Editing a content stream

Let’s continue with the file above and center the image on the page, and reduce its size by 50%. Because we can! For that, we need to rewrite the second command in the content stream.

We take the original matrix (matrix) and then translated it to the center of this page. We’re currently in a coordinate system where (0, 0) is the bottom left corner of the page, and (1, 1) is the top right corner. Without actually having to track the image’s position, we can translate it by 0.25 of its dimensions (to create a border of 25% all around) and then scale it by 0.5. (We could also scale by 50%, and then translate by 50%, which would be 25% in the full image coordinate system.)

new_matrix = matrix.translated(0.25, 0.25).scaled(0.5, 0.5)

On an important note, the PDF coordinate system is nailed to the bottom left corner of the page, and on y-axis, up is positive. That is, the coordinate system is more like the first quadrant of a Cartesian graph than the down is positive convention normally used in pixel graphics:

PDF positive-up coordinate system

(Some PDF programs insert a command to “flip” the coordinate system, by translating to the top left corner and scaling by (1, -1).)

After calculating our new matrix, we need to insert it back into the parsed content stream, “unparse” it to binary data, and replace the old content stream.

commands[1][0] = pikepdf.Array(new_matrix)
new_content_stream = pikepdf.unparse_content_stream(commands)
page.Contents = pdf.make_stream(new_content_stream)

# You could save the file here to see it


To rotate an image, first translate it so that the image is centered at (0, 0), rotate then apply the rotate, then translate it to its new center position. This is because rotations occur around (0, 0).


In this illustration, the page’s MediaBox is located at (0, 0) for simplicity. The MediaBox can be offset from the origin, and code that edits content streams may need to account for this relatively condition.

Editing content streams robustly

The stateful nature of PDF content streams makes editing them complicated. Edits like the example above will work when the input file is known to have a fixed structure (that is, the state at the time of editing is known). You can always prepend content to the top of the content stream, since the initial state is known.
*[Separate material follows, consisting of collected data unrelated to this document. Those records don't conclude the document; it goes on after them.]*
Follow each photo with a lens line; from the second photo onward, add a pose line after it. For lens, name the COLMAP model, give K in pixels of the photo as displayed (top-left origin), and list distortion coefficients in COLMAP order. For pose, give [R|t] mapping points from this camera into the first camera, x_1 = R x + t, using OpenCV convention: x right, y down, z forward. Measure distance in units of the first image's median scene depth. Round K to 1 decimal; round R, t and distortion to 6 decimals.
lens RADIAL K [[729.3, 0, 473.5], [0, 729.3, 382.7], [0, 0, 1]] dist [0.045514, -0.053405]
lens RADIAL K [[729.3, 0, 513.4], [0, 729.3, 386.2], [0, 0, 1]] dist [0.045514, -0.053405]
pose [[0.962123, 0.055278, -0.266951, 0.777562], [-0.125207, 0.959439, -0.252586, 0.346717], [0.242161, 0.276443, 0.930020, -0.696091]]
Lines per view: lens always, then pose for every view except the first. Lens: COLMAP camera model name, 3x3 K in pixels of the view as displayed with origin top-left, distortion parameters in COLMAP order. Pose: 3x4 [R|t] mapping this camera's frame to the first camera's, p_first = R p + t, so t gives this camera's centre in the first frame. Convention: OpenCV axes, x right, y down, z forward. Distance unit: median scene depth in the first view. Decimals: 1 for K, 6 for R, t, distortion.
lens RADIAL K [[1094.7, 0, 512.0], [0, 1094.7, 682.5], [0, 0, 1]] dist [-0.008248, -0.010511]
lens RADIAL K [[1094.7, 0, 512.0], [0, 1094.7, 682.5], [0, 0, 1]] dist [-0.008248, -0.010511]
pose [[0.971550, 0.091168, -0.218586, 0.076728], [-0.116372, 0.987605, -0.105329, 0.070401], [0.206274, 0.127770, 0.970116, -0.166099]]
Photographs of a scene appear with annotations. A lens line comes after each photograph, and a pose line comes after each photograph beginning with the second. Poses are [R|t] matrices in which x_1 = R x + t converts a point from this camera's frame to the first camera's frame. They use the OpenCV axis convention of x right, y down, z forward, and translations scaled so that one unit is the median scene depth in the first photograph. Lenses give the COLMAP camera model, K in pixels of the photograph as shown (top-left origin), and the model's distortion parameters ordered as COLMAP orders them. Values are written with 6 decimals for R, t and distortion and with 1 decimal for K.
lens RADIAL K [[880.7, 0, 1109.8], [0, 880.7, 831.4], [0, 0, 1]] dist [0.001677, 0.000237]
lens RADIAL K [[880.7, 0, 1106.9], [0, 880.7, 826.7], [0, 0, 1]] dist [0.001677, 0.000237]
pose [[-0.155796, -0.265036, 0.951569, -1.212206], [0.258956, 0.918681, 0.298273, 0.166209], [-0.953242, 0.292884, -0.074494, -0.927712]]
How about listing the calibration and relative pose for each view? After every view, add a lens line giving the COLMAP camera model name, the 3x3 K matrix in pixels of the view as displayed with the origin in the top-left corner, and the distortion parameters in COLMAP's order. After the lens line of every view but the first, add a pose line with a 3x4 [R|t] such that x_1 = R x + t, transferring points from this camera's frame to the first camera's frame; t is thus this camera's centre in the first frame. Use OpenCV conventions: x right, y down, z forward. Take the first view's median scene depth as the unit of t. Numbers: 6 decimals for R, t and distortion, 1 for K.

And you can often append content to the end the stream, since the final state is predictable if every q (push state) has a matching Q (pop state).

Otherwise, you must track the graphics state and maintain a stack of states.

Most applications will end up parsing the content stream into a higher level representation that is easier edit and then serializing it back, totally rewriting the content stream. Content streams should be thought of as an output format.

Extracting text from PDFs

If you guessed that the content streams were the place to look for text inside a PDF – you’d be correct. Unfortunately, extracting the text is fairly difficult because content stream actually specifies as a font and glyph numbers to use. Sometimes, there is a 1:1 transparent mapping between Unicode numbers and glyph numbers, and dump of the content stream will show the text. In general, you cannot rely on there being a transparent mapping; in fact, it is perfectly legal for a font to specify no Unicode mapping at all, or to use an unconventional mapping (when a PDF contains a subsetted font for example).

We strongly recommend against trying to scrape text from the content stream.

pikepdf does not currently implement text extraction. We recommend pdfminer.six, a read-only text extraction tool. If you wish to write PDFs containing text, consider reportlab.